In the ever-evolving world of technology, the eternal verities are few. We know that lovable Mario will always be synonymous with his employer, Nintendo. It’s certain that Apple will never release a mouse or other pointing device encumbered by two physical buttons. And there’s no question that as long as there’s an AOL, journalists will be writing AOL stories with “You’ve got…” references in the headlines.
I was reminded of this as I read articles about AOL’s acquisition of The Huffington Post. The headlines, of course, reference the “You’ve got mail!” sound clip, recorded by Elwood Edwards in 1989 and played countless billions of times since. That’s him in the photo to the right. (His dulcet tones don’t seem to be present in the current incarnation of Web-based AOL Mail, though–I get a mundane “ping!” when messages come in–anyone know whether the clip is still in use anywhere?)
I’m not sure when “You’ve got mail” and variations thereof became a byword for AOL, but the phrase and the company were symbiotic by 1998, when a certain Tom Hanks-Meg Ryan movie was released. You could practically do a history of the company told entirely in “You’ve got…” headlines.

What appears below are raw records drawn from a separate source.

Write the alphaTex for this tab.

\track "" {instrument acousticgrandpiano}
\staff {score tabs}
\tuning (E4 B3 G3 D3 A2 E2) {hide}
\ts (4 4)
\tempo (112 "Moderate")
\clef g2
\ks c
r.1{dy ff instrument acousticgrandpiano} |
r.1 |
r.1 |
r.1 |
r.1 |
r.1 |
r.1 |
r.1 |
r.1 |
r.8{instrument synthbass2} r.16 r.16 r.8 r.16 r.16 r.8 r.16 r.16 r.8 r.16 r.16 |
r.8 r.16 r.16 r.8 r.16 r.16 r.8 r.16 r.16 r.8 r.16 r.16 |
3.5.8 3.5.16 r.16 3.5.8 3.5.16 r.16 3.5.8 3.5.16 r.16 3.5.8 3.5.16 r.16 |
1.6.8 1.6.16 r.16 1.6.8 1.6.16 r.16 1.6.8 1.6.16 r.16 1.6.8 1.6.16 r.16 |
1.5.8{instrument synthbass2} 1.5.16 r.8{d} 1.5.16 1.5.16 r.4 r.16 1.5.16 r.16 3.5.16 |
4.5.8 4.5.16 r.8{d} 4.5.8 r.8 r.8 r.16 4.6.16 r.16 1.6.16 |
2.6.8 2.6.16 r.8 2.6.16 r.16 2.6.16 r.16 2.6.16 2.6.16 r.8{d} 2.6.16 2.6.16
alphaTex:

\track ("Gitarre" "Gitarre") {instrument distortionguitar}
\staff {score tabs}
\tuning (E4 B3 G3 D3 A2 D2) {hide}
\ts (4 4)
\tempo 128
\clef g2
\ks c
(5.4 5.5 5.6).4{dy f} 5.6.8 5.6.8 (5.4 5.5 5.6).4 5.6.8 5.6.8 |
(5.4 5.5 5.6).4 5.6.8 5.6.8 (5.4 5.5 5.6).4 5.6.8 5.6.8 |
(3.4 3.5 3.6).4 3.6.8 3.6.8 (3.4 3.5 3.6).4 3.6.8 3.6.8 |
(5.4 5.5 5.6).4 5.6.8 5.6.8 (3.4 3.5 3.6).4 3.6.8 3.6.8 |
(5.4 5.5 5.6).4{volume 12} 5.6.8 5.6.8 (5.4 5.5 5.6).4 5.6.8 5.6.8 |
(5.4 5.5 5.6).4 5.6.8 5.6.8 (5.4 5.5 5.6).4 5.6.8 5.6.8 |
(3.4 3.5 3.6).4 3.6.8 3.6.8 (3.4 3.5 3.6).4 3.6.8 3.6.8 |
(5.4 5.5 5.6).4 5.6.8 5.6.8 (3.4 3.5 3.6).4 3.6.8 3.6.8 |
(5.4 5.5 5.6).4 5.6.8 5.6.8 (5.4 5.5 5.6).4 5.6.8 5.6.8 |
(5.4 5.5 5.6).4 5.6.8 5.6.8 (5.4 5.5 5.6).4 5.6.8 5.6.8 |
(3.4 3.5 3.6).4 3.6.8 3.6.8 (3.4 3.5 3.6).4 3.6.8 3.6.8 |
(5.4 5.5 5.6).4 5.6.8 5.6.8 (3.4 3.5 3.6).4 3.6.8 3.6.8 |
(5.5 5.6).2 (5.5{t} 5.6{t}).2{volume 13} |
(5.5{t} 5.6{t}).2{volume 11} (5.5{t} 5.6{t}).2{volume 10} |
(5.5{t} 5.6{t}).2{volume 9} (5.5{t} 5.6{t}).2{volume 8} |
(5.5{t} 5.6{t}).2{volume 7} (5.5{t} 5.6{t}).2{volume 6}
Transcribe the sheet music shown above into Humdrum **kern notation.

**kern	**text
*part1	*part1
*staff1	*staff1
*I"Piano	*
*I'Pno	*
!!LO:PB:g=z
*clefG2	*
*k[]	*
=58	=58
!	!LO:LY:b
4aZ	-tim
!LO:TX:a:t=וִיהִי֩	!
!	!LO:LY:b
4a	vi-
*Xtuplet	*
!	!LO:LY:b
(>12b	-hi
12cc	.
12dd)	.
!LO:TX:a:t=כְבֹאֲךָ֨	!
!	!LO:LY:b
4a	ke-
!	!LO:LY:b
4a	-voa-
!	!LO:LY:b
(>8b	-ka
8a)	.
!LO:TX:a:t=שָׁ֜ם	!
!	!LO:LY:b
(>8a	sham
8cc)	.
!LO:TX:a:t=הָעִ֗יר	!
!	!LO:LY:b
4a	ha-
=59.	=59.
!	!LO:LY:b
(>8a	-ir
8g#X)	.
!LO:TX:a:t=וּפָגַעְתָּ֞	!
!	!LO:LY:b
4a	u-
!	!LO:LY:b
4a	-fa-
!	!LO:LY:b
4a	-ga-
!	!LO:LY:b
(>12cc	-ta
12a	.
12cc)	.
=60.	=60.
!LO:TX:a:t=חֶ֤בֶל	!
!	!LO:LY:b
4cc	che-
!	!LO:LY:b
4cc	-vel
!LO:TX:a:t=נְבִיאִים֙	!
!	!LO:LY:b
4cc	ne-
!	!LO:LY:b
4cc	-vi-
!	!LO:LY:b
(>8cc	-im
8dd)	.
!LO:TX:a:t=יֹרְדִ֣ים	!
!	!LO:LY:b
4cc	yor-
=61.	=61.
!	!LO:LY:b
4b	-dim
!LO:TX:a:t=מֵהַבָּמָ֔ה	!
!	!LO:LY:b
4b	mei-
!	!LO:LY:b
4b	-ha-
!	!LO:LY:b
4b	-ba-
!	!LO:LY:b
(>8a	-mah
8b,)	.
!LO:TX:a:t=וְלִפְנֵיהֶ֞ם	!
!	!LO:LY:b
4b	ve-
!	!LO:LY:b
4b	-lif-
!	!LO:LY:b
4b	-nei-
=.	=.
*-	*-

In fact, let’s try, shall we? In reverse-chronological order, starting today…
How does AOL itself feel about its unofficial-but-unavoidable tagline? You might guess that it would prefer not to be so closely associated with a phrase from its distant, dial-up past. If so, you’d guess wrong–it often makes “You’ve got…” references itself.
It even produces a daily “You’ve got…” video.
I wish AOL nothing but the best–in fact, I’m kind of rooting for it, since there’s nothing cooler than a good comeback story. But isn’t true that we already know what the headlines will say if the company should ever go bankrupt, get acquired, or otherwise cease to exist?